__YOUR GOAL__.
Copy the lines below, beginning with the one that contains "at any time. For more details, see our" and continuing through the final line, exactly as written and with no other lines.

(Records from a dataset)

——————————

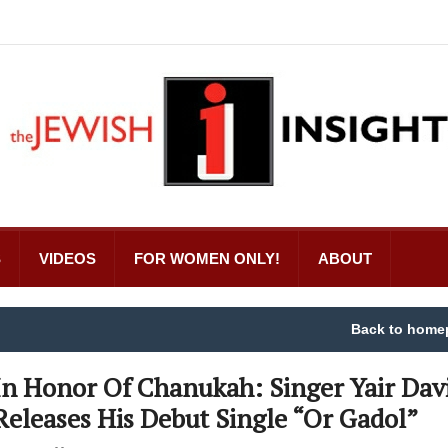
S
VIDEOS
FOR WOMEN ONLY!
ABOUT
Back to home
In Honor Of Chanukah: Singer Yair Dav
Releases His Debut Single “Or Gadol”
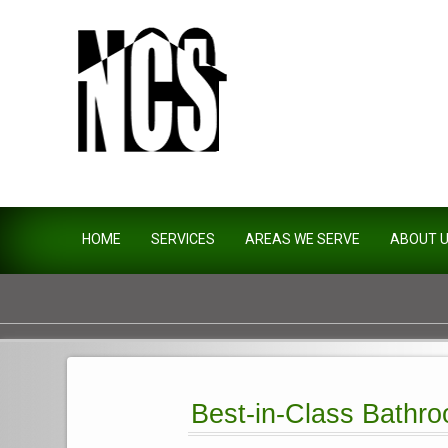
Northside Construction Servi
HOME
SERVICES
AREAS WE SERVE
ABOUT 
Best-in-Class Bathro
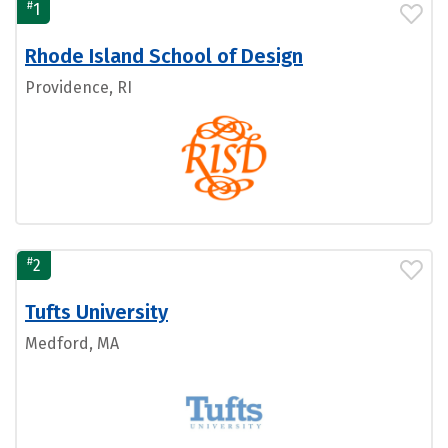
#
1
Rhode Island School of Design
Providence, RI
#
2
Tufts University
Medford, MA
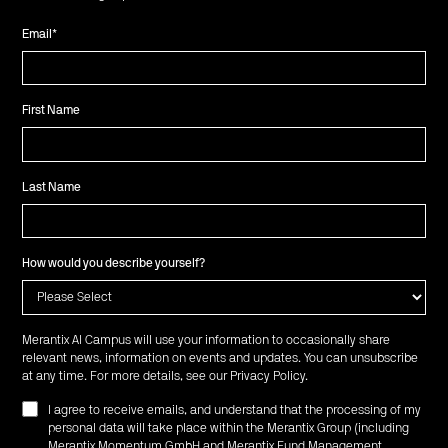
Email
*
First Name
Last Name
How would you describe yourself?
Merantix AI Campus will use your information to occasionally share
relevant news, information on events and updates. You can unsubscribe
at any time. For more details, see our
Privacy Policy
.
I agree to receive emails, and understand that the processing of my
personal data will take place within the Merantix Group (including
Merantix Momentum GmbH and Merantix Fund Management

——————————

__EXERCISE ANSWER__.
at any time. For more details, see our
Privacy Policy
.
I agree to receive emails, and understand that the processing of my
personal data will take place within the Merantix Group (including
Merantix Momentum GmbH and Merantix Fund Management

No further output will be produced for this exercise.